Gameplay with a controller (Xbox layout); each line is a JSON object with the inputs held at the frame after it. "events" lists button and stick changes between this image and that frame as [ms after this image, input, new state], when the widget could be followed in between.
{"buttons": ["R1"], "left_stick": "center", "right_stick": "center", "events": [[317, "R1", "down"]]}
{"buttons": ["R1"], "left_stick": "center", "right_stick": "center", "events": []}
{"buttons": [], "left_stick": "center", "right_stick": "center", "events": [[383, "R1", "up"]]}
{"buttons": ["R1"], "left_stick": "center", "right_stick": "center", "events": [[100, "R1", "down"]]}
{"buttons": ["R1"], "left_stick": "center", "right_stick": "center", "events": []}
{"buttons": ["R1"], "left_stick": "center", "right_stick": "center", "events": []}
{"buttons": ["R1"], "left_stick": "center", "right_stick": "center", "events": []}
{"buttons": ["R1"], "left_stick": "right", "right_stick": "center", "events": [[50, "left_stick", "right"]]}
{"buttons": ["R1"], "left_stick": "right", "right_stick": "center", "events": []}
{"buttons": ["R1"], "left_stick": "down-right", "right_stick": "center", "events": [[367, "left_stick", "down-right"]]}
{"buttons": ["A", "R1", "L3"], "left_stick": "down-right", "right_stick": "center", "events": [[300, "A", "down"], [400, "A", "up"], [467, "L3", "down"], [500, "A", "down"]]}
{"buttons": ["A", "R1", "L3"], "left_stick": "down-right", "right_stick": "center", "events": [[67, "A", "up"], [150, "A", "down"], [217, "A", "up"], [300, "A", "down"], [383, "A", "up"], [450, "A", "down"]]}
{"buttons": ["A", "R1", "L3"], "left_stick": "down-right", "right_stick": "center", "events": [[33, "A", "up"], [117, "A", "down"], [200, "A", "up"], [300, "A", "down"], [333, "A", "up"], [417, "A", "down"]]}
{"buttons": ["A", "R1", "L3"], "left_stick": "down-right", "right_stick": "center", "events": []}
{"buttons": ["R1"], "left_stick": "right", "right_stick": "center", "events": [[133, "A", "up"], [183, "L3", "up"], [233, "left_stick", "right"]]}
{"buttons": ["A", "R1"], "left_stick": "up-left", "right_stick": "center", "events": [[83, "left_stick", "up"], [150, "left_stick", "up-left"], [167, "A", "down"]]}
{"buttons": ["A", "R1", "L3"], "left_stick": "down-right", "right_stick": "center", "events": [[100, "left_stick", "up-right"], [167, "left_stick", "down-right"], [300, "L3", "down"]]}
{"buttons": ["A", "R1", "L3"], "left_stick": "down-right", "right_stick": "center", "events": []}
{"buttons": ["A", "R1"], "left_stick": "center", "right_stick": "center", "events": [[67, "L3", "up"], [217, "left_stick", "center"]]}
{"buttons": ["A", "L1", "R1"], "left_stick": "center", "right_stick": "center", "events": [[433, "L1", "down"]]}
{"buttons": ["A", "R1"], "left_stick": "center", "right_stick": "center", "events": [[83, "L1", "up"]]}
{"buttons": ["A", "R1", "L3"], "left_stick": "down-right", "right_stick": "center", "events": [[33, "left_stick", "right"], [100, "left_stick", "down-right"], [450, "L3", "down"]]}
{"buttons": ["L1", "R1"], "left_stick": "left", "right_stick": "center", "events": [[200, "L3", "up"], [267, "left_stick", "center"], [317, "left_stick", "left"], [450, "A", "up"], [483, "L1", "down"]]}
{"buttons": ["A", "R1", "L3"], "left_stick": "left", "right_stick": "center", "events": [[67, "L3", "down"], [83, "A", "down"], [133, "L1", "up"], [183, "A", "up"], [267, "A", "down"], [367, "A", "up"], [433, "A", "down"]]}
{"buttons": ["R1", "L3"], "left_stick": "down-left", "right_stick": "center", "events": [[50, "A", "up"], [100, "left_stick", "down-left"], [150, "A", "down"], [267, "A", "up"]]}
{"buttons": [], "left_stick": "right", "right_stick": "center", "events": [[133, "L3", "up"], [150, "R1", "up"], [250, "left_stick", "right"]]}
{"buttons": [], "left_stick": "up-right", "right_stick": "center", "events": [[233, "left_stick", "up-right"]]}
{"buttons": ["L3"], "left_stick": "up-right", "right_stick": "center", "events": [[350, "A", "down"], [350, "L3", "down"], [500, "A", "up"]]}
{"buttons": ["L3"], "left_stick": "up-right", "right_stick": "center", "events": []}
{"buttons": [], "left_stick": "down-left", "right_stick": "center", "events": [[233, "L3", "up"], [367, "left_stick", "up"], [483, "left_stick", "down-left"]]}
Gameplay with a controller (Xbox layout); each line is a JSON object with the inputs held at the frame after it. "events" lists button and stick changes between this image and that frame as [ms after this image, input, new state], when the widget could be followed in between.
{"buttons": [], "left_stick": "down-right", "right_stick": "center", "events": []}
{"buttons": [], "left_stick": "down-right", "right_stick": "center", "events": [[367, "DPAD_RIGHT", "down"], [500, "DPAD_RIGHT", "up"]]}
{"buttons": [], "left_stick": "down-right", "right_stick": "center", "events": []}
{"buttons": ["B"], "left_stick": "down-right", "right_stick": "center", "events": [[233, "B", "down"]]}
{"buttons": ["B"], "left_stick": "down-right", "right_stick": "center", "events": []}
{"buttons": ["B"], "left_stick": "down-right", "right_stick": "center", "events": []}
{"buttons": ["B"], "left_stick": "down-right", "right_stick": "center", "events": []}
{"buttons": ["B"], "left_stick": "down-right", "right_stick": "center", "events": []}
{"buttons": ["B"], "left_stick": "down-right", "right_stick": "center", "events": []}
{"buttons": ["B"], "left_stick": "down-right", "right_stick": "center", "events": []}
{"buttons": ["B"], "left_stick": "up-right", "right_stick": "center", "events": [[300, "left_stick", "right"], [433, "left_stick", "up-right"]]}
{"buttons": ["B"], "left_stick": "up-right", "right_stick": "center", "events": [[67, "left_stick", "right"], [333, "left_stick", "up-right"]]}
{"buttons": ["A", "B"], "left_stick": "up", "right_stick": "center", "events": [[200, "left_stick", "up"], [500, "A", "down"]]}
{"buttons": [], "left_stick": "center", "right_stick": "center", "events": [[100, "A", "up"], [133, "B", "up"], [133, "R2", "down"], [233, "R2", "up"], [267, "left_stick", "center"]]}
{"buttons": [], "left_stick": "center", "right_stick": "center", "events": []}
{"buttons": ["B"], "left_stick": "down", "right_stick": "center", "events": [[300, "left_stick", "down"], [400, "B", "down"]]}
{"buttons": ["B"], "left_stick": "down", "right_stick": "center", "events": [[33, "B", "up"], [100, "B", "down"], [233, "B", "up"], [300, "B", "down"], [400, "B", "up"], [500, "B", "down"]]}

* **Activity**
This exercise calls for the entries to be restated exactly.

* **Written reply**
Gameplay with a controller (Xbox layout); each line is a JSON object with the inputs held at the frame after it. "events" lists button and stick changes between this image and that frame as [ms after this image, input, new state], when the widget could be followed in between.
{"buttons": ["R1"], "left_stick": "center", "right_stick": "center", "events": [[317, "R1", "down"]]}
{"buttons": ["R1"], "left_stick": "center", "right_stick": "center", "events": []}
{"buttons": [], "left_stick": "center", "right_stick": "center", "events": [[383, "R1", "up"]]}
{"buttons": ["R1"], "left_stick": "center", "right_stick": "center", "events": [[100, "R1", "down"]]}
{"buttons": ["R1"], "left_stick": "center", "right_stick": "center", "events": []}
{"buttons": ["R1"], "left_stick": "center", "right_stick": "center", "events": []}
{"buttons": ["R1"], "left_stick": "center", "right_stick": "center", "events": []}
{"buttons": ["R1"], "left_stick": "right", "right_stick": "center", "events": [[50, "left_stick", "right"]]}
{"buttons": ["R1"], "left_stick": "right", "right_stick": "center", "events": []}
{"buttons": ["R1"], "left_stick": "down-right", "right_stick": "center", "events": [[367, "left_stick", "down-right"]]}
{"buttons": ["A", "R1", "L3"], "left_stick": "down-right", "right_stick": "center", "events": [[300, "A", "down"], [400, "A", "up"], [467, "L3", "down"], [500, "A", "down"]]}
{"buttons": ["A", "R1", "L3"], "left_stick": "down-right", "right_stick": "center", "events": [[67, "A", "up"], [150, "A", "down"], [217, "A", "up"], [300, "A", "down"], [383, "A", "up"], [450, "A", "down"]]}
{"buttons": ["A", "R1", "L3"], "left_stick": "down-right", "right_stick": "center", "events": [[33, "A", "up"], [117, "A", "down"], [200, "A", "up"], [300, "A", "down"], [333, "A", "up"], [417, "A", "down"]]}
{"buttons": ["A", "R1", "L3"], "left_stick": "down-right", "right_stick": "center", "events": []}
{"buttons": ["R1"], "left_stick": "right", "right_stick": "center", "events": [[133, "A", "up"], [183, "L3", "up"], [233, "left_stick", "right"]]}
{"buttons": ["A", "R1"], "left_stick": "up-left", "right_stick": "center", "events": [[83, "left_stick", "up"], [150, "left_stick", "up-left"], [167, "A", "down"]]}
{"buttons": ["A", "R1", "L3"], "left_stick": "down-right", "right_stick": "center", "events": [[100, "left_stick", "up-right"], [167, "left_stick", "down-right"], [300, "L3", "down"]]}
{"buttons": ["A", "R1", "L3"], "left_stick": "down-right", "right_stick": "center", "events": []}
{"buttons": ["A", "R1"], "left_stick": "center", "right_stick": "center", "events": [[67, "L3", "up"], [217, "left_stick", "center"]]}
{"buttons": ["A", "L1", "R1"], "left_stick": "center", "right_stick": "center", "events": [[433, "L1", "down"]]}
{"buttons": ["A", "R1"], "left_stick": "center", "right_stick": "center", "events": [[83, "L1", "up"]]}
{"buttons": ["A", "R1", "L3"], "left_stick": "down-right", "right_stick": "center", "events": [[33, "left_stick", "right"], [100, "left_stick", "down-right"], [450, "L3", "down"]]}
{"buttons": ["L1", "R1"], "left_stick": "left", "right_stick": "center", "events": [[200, "L3", "up"], [267, "left_stick", "center"], [317, "left_stick", "left"], [450, "A", "up"], [483, "L1", "down"]]}
{"buttons": ["A", "R1", "L3"], "left_stick": "left", "right_stick": "center", "events": [[67, "L3", "down"], [83, "A", "down"], [133, "L1", "up"], [183, "A", "up"], [267, "A", "down"], [367, "A", "up"], [433, "A", "down"]]}
{"buttons": ["R1", "L3"], "left_stick": "down-left", "right_stick": "center", "events": [[50, "A", "up"], [100, "left_stick", "down-left"], [150, "A", "down"], [267, "A", "up"]]}
{"buttons": [], "left_stick": "right", "right_stick": "center", "events": [[133, "L3", "up"], [150, "R1", "up"], [250, "left_stick", "right"]]}
{"buttons": [], "left_stick": "up-right", "right_stick": "center", "events": [[233, "left_stick", "up-right"]]}
{"buttons": ["L3"], "left_stick": "up-right", "right_stick": "center", "events": [[350, "A", "down"], [350, "L3", "down"], [500, "A", "up"]]}
{"buttons": ["L3"], "left_stick": "up-right", "right_stick": "center", "events": []}
{"buttons": [], "left_stick": "down-left", "right_stick": "center", "events": [[233, "L3", "up"], [367, "left_stick", "up"], [483, "left_stick", "down-left"]]}
Gameplay with a controller (Xbox layout); each line is a JSON object with the inputs held at the frame after it. "events" lists button and stick changes between this image and that frame as [ms after this image, input, new state], when the widget could be followed in between.
{"buttons": [], "left_stick": "down-right", "right_stick": "center", "events": []}
{"buttons": [], "left_stick": "down-right", "right_stick": "center", "events": [[367, "DPAD_RIGHT", "down"], [500, "DPAD_RIGHT", "up"]]}
{"buttons": [], "left_stick": "down-right", "right_stick": "center", "events": []}
{"buttons": ["B"], "left_stick": "down-right", "right_stick": "center", "events": [[233, "B", "down"]]}
{"buttons": ["B"], "left_stick": "down-right", "right_stick": "center", "events": []}
{"buttons": ["B"], "left_stick": "down-right", "right_stick": "center", "events": []}
{"buttons": ["B"], "left_stick": "down-right", "right_stick": "center", "events": []}
{"buttons": ["B"], "left_stick": "down-right", "right_stick": "center", "events": []}
{"buttons": ["B"], "left_stick": "down-right", "right_stick": "center", "events": []}
{"buttons": ["B"], "left_stick": "down-right", "right_stick": "center", "events": []}
{"buttons": ["B"], "left_stick": "up-right", "right_stick": "center", "events": [[300, "left_stick", "right"], [433, "left_stick", "up-right"]]}
{"buttons": ["B"], "left_stick": "up-right", "right_stick": "center", "events": [[67, "left_stick", "right"], [333, "left_stick", "up-right"]]}
{"buttons": ["A", "B"], "left_stick": "up", "right_stick": "center", "events": [[200, "left_stick", "up"], [500, "A", "down"]]}
{"buttons": [], "left_stick": "center", "right_stick": "center", "events": [[100, "A", "up"], [133, "B", "up"], [133, "R2", "down"], [233, "R2", "up"], [267, "left_stick", "center"]]}
{"buttons": [], "left_stick": "center", "right_stick": "center", "events": []}
{"buttons": ["B"], "left_stick": "down", "right_stick": "center", "events": [[300, "left_stick", "down"], [400, "B", "down"]]}
{"buttons": ["B"], "left_stick": "down", "right_stick": "center", "events": [[33, "B", "up"], [100, "B", "down"], [233, "B", "up"], [300, "B", "down"], [400, "B", "up"], [500, "B", "down"]]}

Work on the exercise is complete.